Alopecia induced by lopinavir plus ritonavir therapy in an HIV patient.

Infectious Diseases Unit, Tzanio General Hospital of Piraeus, Piraeus, Greece.
Journal of drugs in dermatology: JDD (Impact Factor: 1.45). 08/2007; 6(7):742-3.
Source: PubMed


The most commonly reported side effects related to lopinavir/ritonavir are diarrhea, vomiting, headache, nausea, and increased serum triglycerides and cholesterol levels. About 4% of the patients prescribed lopinavir/ritonavir stop taking it because of side effects. Alopecia, generally involving the scalp, has been reported in patients with HIV infection treated with indinavir but not with lopinavir/ritonavir. We present a 62-year-old man with HIV infection, stage B2, who experienced alopecia totalis of his scalp, eyebrows, and eyelashes beginning 18 months after initiating antiretroviral treatment including lopinavir/ritonavir. No hair loss on the arms, legs, and pubic area was observed.
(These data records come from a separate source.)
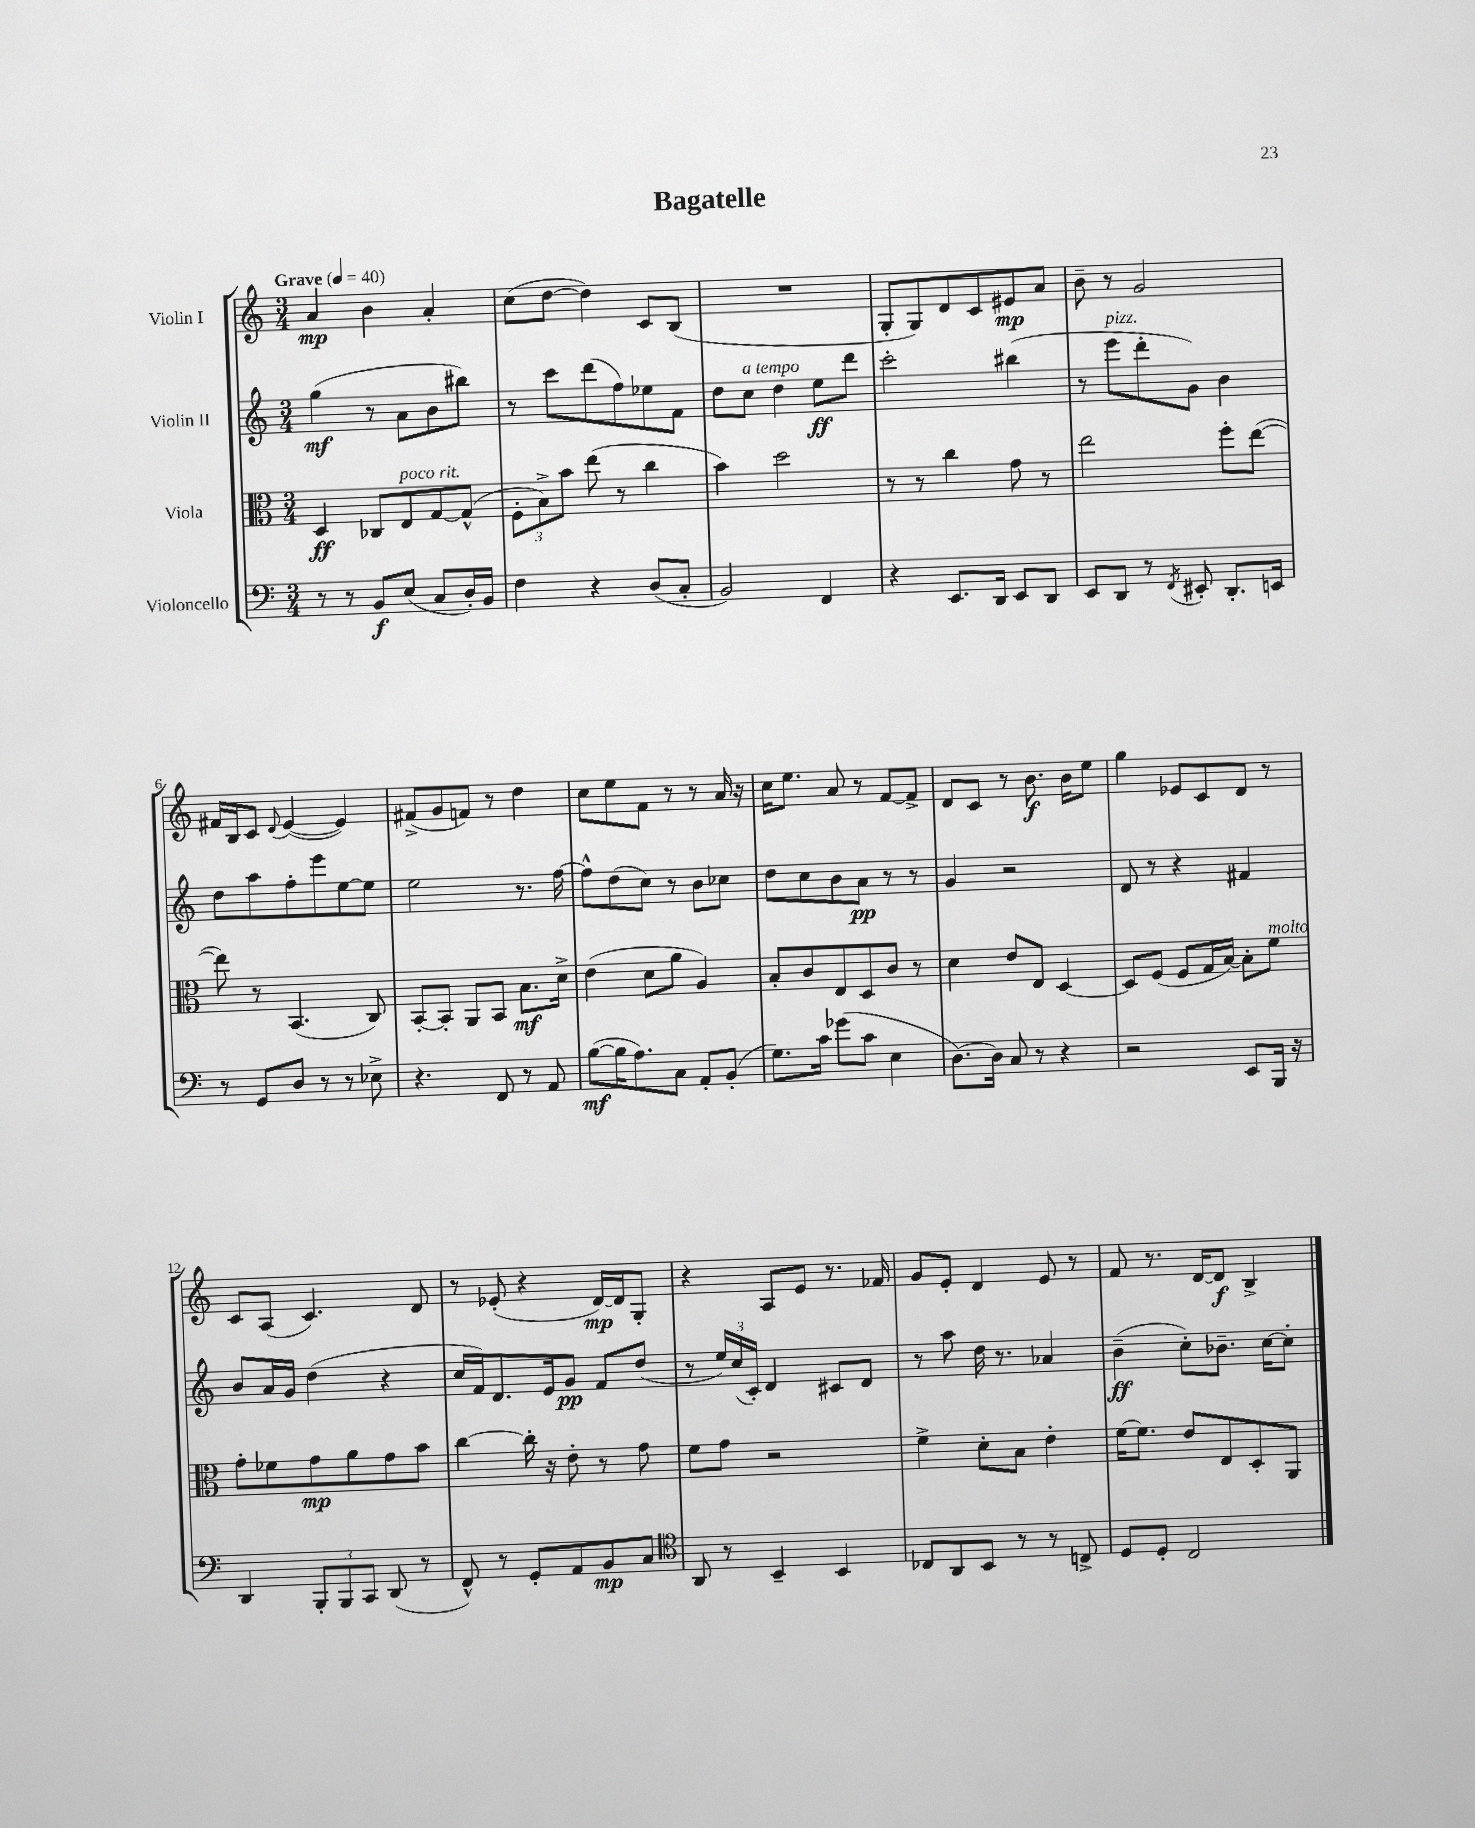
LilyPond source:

\header { title = "Bagatelle" }
<<
\new StaffGroup <<
\new Staff = "s0" \with { instrumentName = "Violin I" } {
    \clef treble \key c \major \numericTimeSignature \time 3/4 \tempo "Grave" 4 = 40
    a'4\mp b'4 a'4-. |
    c''8( d''8~ d''4) c'8 b8( |
    R2. |
    g8-. g8) d'8 c'8 eis'8\mp a'8 |
    b'8-- r8 g'2 |
    fis'16 b16 c'8 \appoggiatura { d'8 } e'4~( e'4) |
    fis'8->( g'8 f'8) r8 d''4 |
    c''8 e''8 f'8 r8 r8 a'16 r16 |
    c''16 e''8. a'8 r8 f'8~ f'8-> |
    d'8 c'8 r8 b'8.\f b'16 e''8 |
    g''4 ees'8 c'8 d'8 r8 |
    c'8 a8( c'4.) d'8 |
    r8 ees'8-.( r4 d'16~\mp) d'16 g8-. |
    r4 a8 e'8 r8. fes'16 |
    g'8 e'8-. d'4 e'8 r8 |
    f'8 r8. d'16~ d'8\f b4-> \bar "|." |
}
\new Staff = "s1" \with { instrumentName = "Violin II" } {
    \clef treble \key c \major \numericTimeSignature \time 3/4
    g''4\mf( r8 a'8 b'8 bis''8) |
    r8 c'''8 d'''8( f''8) ees''8 f'8 |
    d''8 c''8^\markup { \italic "a tempo" } d''4 e''8\ff d'''8 |
    c'''2-. bis''4( |
    r8 e'''8^\markup { \italic "pizz." } d'''8-. g'8) b'4 |
    d''8 a''8 f''8-. e'''8 e''8~ e''8 |
    e''2 r8. f''16~ |
    f''8-^ d''8( c''8) r8 b'8 ces''8 |
    d''8 c''8 b'8 a'8\pp r8 r8 |
    g'4 r2 |
    d'8 r8 r4 fis'4 |
    b'8 a'16 g'16 d''4( r4 |
    c''16 f'16) d'8. e'16 g'8\pp f'8 d''8( |
    r8 \tuplet 3/2 { e''16) c''16( c'16-.) } d'4 cis'8 d'8 |
    r8 a''8 d''16 r8. aes'4 |
    b'4--\ff( c''8-.) bes'8.-- c''16~ c''8-. \bar "|." |
}
\new Staff = "s2" \with { instrumentName = "Viola" } {
    \clef alto \key c \major \numericTimeSignature \time 3/4
    d4\ff ces8 e8^\markup { \italic "poco rit." } g8~ g8-^( |
    \tuplet 3/2 { f8-. b8->) b'8 } e''8( r8 c''4 |
    b'4) d''2 |
    r8 r8 c''4 g'8 r8 |
    e''2 f''8-. e''8~( |
    e''8) r8 b,4.( c8) |
    b,8~-. b,8-. a,8 b,8 b8.\mf d'16-> |
    e'4( d'8 a'8 a4) |
    b8-. c'8 e8 d8 c'8 r8 |
    d'4 e'8 e8 d4~ |
    d8 f8( f8 g16 b16~) b8-. f'8^\markup { \italic "molto" } |
    g'8-. fes'8 g'8\mp a'8 g'8 b'8 |
    c''4~ c''16-. r16 e'8-. r8 g'8 |
    f'8 g'8 r2 |
    f'4-> d'8-. b8 e'4-. |
    f'16~ f'8. e'8 e8 d8-. a,8 \bar "|." |
}
\new Staff = "s3" \with { instrumentName = "Violoncello" } {
    \clef bass \key c \major \numericTimeSignature \time 3/4
    r8 r8 b,8\f e8( c8 d16-.) b,16 |
    f4 r4 d8( c8-. |
    b,2) f,4 |
    r4 e,8. d,16 e,8 d,8 |
    e,8 d,8 r8 \acciaccatura { f,8 } eis,8-. d,8.-. e,16 |
    r8 g,8 d8 r8 r8 ees8-> |
    r4. f,8 r8 a,8 |
    b8~\mf( b16 a8.) c8 a,8-. b,8-.( |
    g8.) c'16 ges'8( c'8 e4 |
    d8.~) d16 c8 r8 r4 |
    r2 e,8 b,,16 r16 |
    d,4 \tuplet 3/2 { b,,8-. b,,8 c,8 } d,8( r8 |
    f,8-^) r8 g,8-. a,8 b,8\mp c8 |
    \clef tenor a,8 r8 b,4-- b,4 |
    ces8 a,8 b,8 r8 r8 c8-> |
    d8 d8-. c2 \bar "|." |
}
>>
>>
Our patient's drug regimen consisted of lopinavir/ritonavir, efavirenz, and stavudine; in addition, the patient was receiving treatment for diabetes with glivenclamide and metformin for the last 3 years. These drugs have not been shown to cause alopecia. Alopecia reversed completely 2 months after substituting nelfinavir for lopinavir/ritonavir without any other change of treatment and his eyelashes and eyebrows grew back as well. To our knowledge, this is the second case of lopinavir/ritonavir-associated alopecia totalis reported in the international literature.